Optimistic Updates and Transaction Isolation

While we at Carfey Software prefer to run our transactions using READ COMMITTED isolation level, we have taken steps to ensure that our optimistic updates using a version column will work even with READ UNCOMMITTED. How does READ UNCOMMITTED impact optimistic updates? You might start to see that it is the dirty reads, or reads of data changes that won’t necessarily be committed, that cause an issue.

To ensure a safe, accurate optimistic update strategy, you must ensure that whatever value you use for a version column will never again be used on that row – using a GUID is overkill but would do the trick, we use a permanently incrementing value by table. This is because a dirty read of a version column could grab an uncommitted row that is eventually rolled back and a differing transaction modifying and committing the row resulting in a different version represented by the same version number. Let’s visualize the problem.

We’re running READ UNCOMMITTED. Our starting state is modified by a first transaction and we’re using a common strategy of incrementing the version number on the update. Then a second transaction comes along and gets a dirty read.

Afterwards, the first transaction is rolled back. And before transaction 2 does anything, a third transaction reads, writes an increase of 5 to the score and then commits, incrementing the version to 1. When our second transaction comes in for a write and wants to increment the score by 3, it verifies that the version is 1, it incorrectly assumes it can safely make its write and actually only increases the score by 1.

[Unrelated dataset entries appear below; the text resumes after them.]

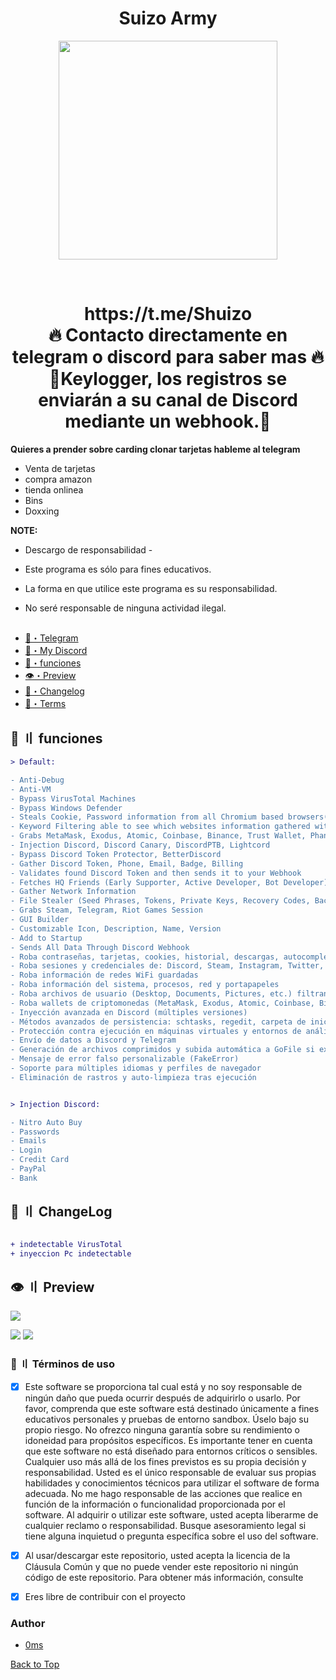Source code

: <h1 align="center">
Suizo Army
</h1>
<p align="center"> 
  <kbd>
<img src="https://i.pinimg.com/736x/a5/9b/b3/a59bb32ba56c4a6e696fdbebe804e20c.jpg" width="350"></img>
  </kbd>
</p>
<p align="center">
<br>
</p>



<h1 align="center">
https://t.me/Shuizo<br>
🔥 Contacto directamente en telegram o discord para saber mas 🔥
🚧Keylogger, los registros se enviarán a su canal de Discord mediante un webhook.🚧
</h1>

**Quieres a prender sobre carding clonar tarjetas hableme al telegram** 
- Venta de tarjetas
- compra amazon 
- tienda onlinea 
- Bins
- Doxxing


**NOTE:** 
- Descargo de responsabilidad -
- Este programa es sólo para fines educativos.

- La forma en que utilice este programa es su responsabilidad.

- No seré responsable de ninguna actividad ilegal.


## <a id="content"></a>
- [🌌・Telegram](https://t.me/Shuizo)
- [📱・My Discord](nosobreviviras)
- [🔰・funciones](#features)
- [👁️・Preview](#preview)
- [📝・Changelog](#changelog)
- [💼・Terms](#terms)






## <a id="features"></a>💎 〢 funciones
```diff
> Default:

- Anti-Debug
- Anti-VM
- Bypass VirusTotal Machines
- Bypass Windows Defender
- Steals Cookie, Password information from all Chromium based browsers(Chrome, Edge, OperaGX, Opera, Brave, Yandex and more)
- Keyword Filtering able to see which websites information gathered without download
- Grabs MetaMask, Exodus, Atomic, Coinbase, Binance, Trust Wallet, Phantom Wallet
- Injection Discord, Discord Canary, DiscordPTB, Lightcord
- Bypass Discord Token Protector, BetterDiscord
- Gather Discord Token, Phone, Email, Badge, Billing
- Validates found Discord Token and then sends it to your Webhook
- Fetches HQ Friends (Early Supporter, Active Developer, Bot Developer)
- Gather Network Information
- File Stealer (Seed Phrases, Tokens, Private Keys, Recovery Codes, Backup Codes, 2FA)
- Grabs Steam, Telegram, Riot Games Session
- GUI Builder
- Customizable Icon, Description, Name, Version
- Add to Startup
- Sends All Data Through Discord Webhook
- Roba contraseñas, tarjetas, cookies, historial, descargas, autocompletados y marcadores de navegadores Chromium y Firefox e 15+
- Roba sesiones y credenciales de: Discord, Steam, Instagram, Twitter, TikTok, Reddit, Twitch, Spotify, Roblox, Riot Games etc.
- Roba información de redes WiFi guardadas
- Roba información del sistema, procesos, red y portapapeles
- Roba archivos de usuario (Desktop, Documents, Pictures, etc.) filtrando por palabras clave y extensiones
- Roba wallets de criptomonedas (MetaMask, Exodus, Atomic, Coinbase, Binance, Trust Wallet, Phantom, y más)
- Inyección avanzada en Discord (múltiples versiones)
- Métodos avanzados de persistencia: schtasks, regedit, carpeta de inicio
- Protección contra ejecución en máquinas virtuales y entornos de análisis
- Envío de datos a Discord y Telegram
- Generación de archivos comprimidos y subida automática a GoFile si excede el tamaño permitido
- Mensaje de error falso personalizable (FakeError)
- Soporte para múltiples idiomas y perfiles de navegador
- Eliminación de rastros y auto-limpieza tras ejecución


> Injection Discord:

- Nitro Auto Buy
- Passwords
- Emails
- Login
- Credit Card
- PayPal
- Bank


```




## <a id="changelog"></a>💭 〢 ChangeLog

```diff

+ indetectable VirusTotal
+ inyeccion Pc indetectable

```

## <a id="preview"></a>👁️ 〢 Preview
![](https://github.com/Shuizo/Suizo-Army/blob/main/Images/2.png)

![](https://github.com/Shuizo/Suizo-Army/blob/main/1.PNG)
![](https://github.com/Shuizo/Suizo-Army/blob/main/Images/3.jpg)




### <a id="terms"></a>💼 〢 Términos de uso
- [x] Este software se proporciona tal cual está y no soy responsable de ningún daño que pueda ocurrir después de adquirirlo o usarlo. Por favor, comprenda que este software está destinado únicamente a fines educativos personales y pruebas de entorno sandbox. Úselo bajo su propio riesgo. No ofrezco ninguna garantía sobre su rendimiento o idoneidad para propósitos específicos. Es importante tener en cuenta que este software no está diseñado para entornos críticos o sensibles. Cualquier uso más allá de los fines previstos es su propia decisión y responsabilidad. Usted es el único responsable de evaluar sus propias habilidades y conocimientos técnicos para utilizar el software de forma adecuada. No me hago responsable de las acciones que realice en función de la información o funcionalidad proporcionada por el software. Al adquirir o utilizar este software, usted acepta liberarme de cualquier reclamo o responsabilidad. Busque asesoramiento legal si tiene alguna inquietud o pregunta específica sobre el uso del software.

- [x] Al usar/descargar este repositorio, usted acepta la licencia de la Cláusula Común y que no puede vender este repositorio ni ningún código de este repositorio. Para obtener más información, consulte

- [x] Eres libre de contribuir con el proyecto


### Author
- [0ms]()



<a href=#top>Back to Top</a></p>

You might think that with dirty reads, safe optimistic updates aren’t possible. But all you need to do is make sure that a version is never used again for a row of data. In our above scenario, if we don’t reuse the version 1, the optimistic write would fail to validate and force a reread. Be aware that if you’re running READ UNCOMMITTED, many ORMs’ optimistic update strategies don’t protect against the above scenario.

As we said, we use optimistic updates as a minimum. Our next post will review cases where we do use pessimistic blocking.

Database Concurrency

As previously discussed, the database is a crucial component of our new scheduler and for most business systems. With an appropriately designed data model, well written SQL and well-thought out transaction lifecycles and their makeup, most database implementations will provide little cause for complaint, even with many concurrent requests.

But you need to think carefully about the potential issues you will face when it comes to concurrent writes and even writes that were based on reads that have since become stale. What this boils down to is ensuring you have a strategy to ensure that writes are performed based on an expected prior state. These strategies are commonly known as pessimistic and optimistic concurrency control.

Pessimistic control (or pessimistic locking) is so named because it takes the view that concurrent requests will frequently be trying to overwrite each other’s changes. This solution is to place a blocking lock on the data releasing the lock once the changes are complete or undone. A read lock is sufficient despite the frequency with which a dummy write is used to lock. All requests would similarly require a blocking lock before beginning the read/write process. This approach requires state to be maintained from the read all the way through to the write. This is essentially impossible and entirely impractical for a stateless application that are all web applications. It also would have significant performance implications if requests were continually waiting to acquire locks.

Optimistic control takes the view that is just as safe as pessimistic control, but assumes that concurrent writes to the same data are likely to be infrequent and will verify during the write that the state continues to be as it was when the read was first made. Let’s look at a simple example to see what we’re talking about.

We’re tracking scores. I get a request to give William Thomas 5 more points. At the same time, you get a request to give him 3 more points. We both look at his current score and adjust accordingly. If we don’t verify that the score as it currently stands is still 87, one of us will incorrectly increment the score.

An optimistic update would ensure that the score would only update if the score at the time was still 87. Optimistic control has clear benefits when it sufficiently meets your requirements. It doesn’t block giving you a performance benefit over pessimistic, but it’s just as safe.

Let’s briefly review the strategies for optimistic writes, be they updates or deletes.

  • Verify all updating row values against expected values
  • Verify only modified values against expected values
  • Verify a version column is as expected that changes with all writes

Both the first and second choices require that potentially a lot of previous state must be maintained along with the primary key. The third option only requires that our key and the version of the row be maintained. At Carfey Software, we use this third option for all writes. We view straight updates based on primary key of no real use in a concurrent application.